And again I will sum up why atheists cannot just “say yes” to your question.

It doesn’t make any fucking sense.

To be fair, that didn't stop the Poms from saying "yes" to Brexit, nor the Seppos from saying "yes" to a Trump presidency.

People embrace lots of ideas that don't make any fucking sense. There's no global shortage of gullible morons.
 
I see your dilemma. There are a lot of family members of mine that are no longer here now. As sad as it is not seeing them... I can cope with it. People usually do.

I don't know how you cope with the prospect of spending an eternity worshipping a psychopath who straight up annihilates people just because they didn't believe in him.

Do people in Heaven get to choose annihilation if they ever get tired of dealing with Jesus' bullshit?

"You know Jesus, this constant worship is getting tedious, and I don't think I can go another thousand years without having a wank.

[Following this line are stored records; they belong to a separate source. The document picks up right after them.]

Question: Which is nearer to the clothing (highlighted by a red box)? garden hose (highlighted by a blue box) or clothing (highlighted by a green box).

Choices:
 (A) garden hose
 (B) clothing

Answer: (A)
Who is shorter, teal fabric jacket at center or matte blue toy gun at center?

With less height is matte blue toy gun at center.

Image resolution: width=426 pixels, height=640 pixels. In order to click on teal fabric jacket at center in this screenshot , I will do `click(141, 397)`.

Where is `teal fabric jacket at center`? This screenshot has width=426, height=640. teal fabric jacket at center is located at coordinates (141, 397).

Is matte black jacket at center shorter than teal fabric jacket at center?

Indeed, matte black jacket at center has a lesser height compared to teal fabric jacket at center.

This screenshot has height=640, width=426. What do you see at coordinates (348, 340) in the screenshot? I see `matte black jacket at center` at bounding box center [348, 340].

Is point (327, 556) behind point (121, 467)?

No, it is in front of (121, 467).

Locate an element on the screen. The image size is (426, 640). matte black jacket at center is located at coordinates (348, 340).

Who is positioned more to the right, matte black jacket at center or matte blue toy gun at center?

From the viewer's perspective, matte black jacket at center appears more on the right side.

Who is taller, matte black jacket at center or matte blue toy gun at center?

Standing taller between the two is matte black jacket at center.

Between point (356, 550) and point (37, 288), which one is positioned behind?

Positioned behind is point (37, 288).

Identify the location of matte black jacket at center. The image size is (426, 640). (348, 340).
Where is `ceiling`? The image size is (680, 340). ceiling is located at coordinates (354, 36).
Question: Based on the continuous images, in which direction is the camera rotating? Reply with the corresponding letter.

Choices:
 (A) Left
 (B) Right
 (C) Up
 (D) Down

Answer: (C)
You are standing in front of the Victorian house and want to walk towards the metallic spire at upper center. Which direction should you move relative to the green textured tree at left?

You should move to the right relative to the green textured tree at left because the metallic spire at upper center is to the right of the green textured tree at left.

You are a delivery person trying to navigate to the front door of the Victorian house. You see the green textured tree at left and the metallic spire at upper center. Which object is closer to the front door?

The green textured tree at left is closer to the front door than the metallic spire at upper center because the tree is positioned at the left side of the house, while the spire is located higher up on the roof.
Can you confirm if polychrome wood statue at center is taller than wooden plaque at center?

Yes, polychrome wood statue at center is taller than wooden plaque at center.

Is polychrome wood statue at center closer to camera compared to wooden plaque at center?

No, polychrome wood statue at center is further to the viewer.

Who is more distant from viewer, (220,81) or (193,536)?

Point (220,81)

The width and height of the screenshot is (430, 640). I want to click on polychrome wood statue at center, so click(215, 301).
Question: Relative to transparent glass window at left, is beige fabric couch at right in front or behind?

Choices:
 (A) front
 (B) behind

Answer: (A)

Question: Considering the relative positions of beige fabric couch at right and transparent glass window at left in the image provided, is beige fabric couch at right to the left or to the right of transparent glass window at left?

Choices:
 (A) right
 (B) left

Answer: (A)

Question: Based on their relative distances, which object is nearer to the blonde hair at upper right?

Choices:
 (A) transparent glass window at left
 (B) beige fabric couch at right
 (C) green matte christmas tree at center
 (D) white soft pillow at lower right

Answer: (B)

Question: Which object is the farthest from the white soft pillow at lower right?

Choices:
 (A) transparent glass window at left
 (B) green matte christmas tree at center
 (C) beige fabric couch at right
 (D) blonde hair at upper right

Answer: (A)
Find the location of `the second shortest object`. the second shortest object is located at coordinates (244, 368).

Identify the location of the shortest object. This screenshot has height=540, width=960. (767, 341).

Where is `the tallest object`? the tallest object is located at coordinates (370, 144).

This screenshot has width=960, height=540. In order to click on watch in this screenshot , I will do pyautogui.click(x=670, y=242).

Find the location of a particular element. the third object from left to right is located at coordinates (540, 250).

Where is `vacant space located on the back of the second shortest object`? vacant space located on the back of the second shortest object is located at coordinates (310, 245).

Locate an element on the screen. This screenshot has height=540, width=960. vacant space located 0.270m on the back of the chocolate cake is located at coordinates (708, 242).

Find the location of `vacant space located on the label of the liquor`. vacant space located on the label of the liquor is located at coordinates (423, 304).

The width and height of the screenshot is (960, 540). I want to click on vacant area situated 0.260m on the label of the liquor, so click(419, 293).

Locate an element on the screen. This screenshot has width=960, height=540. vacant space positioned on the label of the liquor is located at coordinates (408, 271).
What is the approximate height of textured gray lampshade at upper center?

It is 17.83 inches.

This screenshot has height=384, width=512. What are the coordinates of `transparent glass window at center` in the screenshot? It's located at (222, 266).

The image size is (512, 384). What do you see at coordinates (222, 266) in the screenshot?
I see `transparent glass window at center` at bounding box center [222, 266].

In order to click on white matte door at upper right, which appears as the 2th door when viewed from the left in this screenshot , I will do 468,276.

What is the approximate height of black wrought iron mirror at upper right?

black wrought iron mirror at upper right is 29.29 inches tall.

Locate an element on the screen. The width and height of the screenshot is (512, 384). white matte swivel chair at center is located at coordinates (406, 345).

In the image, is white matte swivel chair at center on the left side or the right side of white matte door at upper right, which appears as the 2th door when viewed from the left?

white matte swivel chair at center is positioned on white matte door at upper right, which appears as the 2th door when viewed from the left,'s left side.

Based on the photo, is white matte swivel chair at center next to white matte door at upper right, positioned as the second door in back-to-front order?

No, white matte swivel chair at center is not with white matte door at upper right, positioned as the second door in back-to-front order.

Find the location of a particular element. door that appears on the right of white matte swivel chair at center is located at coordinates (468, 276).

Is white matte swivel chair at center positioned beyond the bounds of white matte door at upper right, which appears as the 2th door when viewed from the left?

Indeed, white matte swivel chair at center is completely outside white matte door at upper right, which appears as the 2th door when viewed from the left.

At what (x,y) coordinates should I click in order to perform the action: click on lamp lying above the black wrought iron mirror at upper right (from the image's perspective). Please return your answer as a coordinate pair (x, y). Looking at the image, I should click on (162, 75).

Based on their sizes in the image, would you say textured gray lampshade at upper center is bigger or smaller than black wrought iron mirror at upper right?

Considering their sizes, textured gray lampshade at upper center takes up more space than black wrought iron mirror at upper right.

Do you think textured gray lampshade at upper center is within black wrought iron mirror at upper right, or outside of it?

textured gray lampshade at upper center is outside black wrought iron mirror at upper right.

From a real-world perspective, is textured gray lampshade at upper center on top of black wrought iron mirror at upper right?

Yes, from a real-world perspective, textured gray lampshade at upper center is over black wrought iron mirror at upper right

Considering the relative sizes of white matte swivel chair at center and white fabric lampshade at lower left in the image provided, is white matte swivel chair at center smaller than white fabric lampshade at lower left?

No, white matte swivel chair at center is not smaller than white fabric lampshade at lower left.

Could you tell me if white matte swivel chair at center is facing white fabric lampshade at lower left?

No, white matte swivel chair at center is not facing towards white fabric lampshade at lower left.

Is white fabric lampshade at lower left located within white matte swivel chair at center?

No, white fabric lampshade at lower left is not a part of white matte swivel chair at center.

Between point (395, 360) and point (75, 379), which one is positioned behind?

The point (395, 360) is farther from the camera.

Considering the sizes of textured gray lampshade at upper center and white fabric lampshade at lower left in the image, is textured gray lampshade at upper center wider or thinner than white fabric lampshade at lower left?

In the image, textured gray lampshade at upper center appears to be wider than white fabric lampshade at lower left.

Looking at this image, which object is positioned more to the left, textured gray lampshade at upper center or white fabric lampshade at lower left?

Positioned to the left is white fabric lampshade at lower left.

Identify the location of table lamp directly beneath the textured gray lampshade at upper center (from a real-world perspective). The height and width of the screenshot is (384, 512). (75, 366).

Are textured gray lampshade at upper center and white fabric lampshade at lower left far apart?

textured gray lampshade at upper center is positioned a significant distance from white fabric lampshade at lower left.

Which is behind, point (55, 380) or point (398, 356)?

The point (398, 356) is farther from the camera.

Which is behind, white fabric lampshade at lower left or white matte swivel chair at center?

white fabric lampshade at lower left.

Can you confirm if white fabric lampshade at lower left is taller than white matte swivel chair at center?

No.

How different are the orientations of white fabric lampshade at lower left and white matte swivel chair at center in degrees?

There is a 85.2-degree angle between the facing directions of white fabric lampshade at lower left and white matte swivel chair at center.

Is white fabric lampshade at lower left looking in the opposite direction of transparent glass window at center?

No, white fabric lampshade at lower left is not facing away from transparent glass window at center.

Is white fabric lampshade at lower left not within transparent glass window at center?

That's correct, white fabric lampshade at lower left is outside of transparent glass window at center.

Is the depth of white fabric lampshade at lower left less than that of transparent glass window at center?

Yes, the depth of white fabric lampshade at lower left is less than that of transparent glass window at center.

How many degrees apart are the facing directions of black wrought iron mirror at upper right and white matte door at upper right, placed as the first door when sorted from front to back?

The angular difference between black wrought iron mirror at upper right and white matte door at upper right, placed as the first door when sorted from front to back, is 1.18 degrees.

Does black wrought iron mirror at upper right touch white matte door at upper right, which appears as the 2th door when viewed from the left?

Any chance you can magic me out of existence?"

Thats the difference then isn't it? I don't agree with your theological representation. As your post portrays.. It's not for you. But cheers, you've answered the OP question.

Going a little more in-depth, everyone is family in heaven. The emphasis on that (the treating each individual as your brother and sister etc.) is throughout the bible. Context relationship.. God & Jesus ARE your kin!

LOL, "everyone is family in heaven", except, you know, your actual family and friends who aren't there because your new daddy torched them out of existence.
 
I see your dilemma. There are a lot of family members of mine that are no longer here now. As sad as it is not seeing them... I can cope with it. People usually do.

I don't know how you cope with the prospect of spending an eternity worshipping a psychopath who straight up annihilates people just because they didn't believe in him.

Do people in Heaven get to choose annihilation if they ever get tired of dealing with Jesus' bullshit?

"You know Jesus, this constant worship is getting tedious, and I don't think I can go another thousand years without having a wank. Any chance you can magic me out of existence?"

...
Going a little more in-depth, everyone is family ...

That's what my old boss used to say. "We're all family here." Having heard stories about his family I knew that wasn't going to work out particularly well. The simple message is that loyalty is all that matters even at the need to sacrifice your own personal integrity.
 
Sort of like Spahn Ranch in 1968-69, AKA Trial Run for Heaven; run by divine dispensation, complete with murder and sexual arrangements assigned from on high.
 
...
Going a little more in-depth, everyone is family ...

That's what my old boss used to say. "We're all family here." Having heard stories about his family I knew that wasn't going to work out particularly well. The simple message is that loyalty is all that matters even at the need to sacrifice your own personal integrity.

Yahweh tells Abraham to sacrifice his own son but then stops him at the last second, like some fucked up hidden camera prank show, just to test the loyalty of a follower.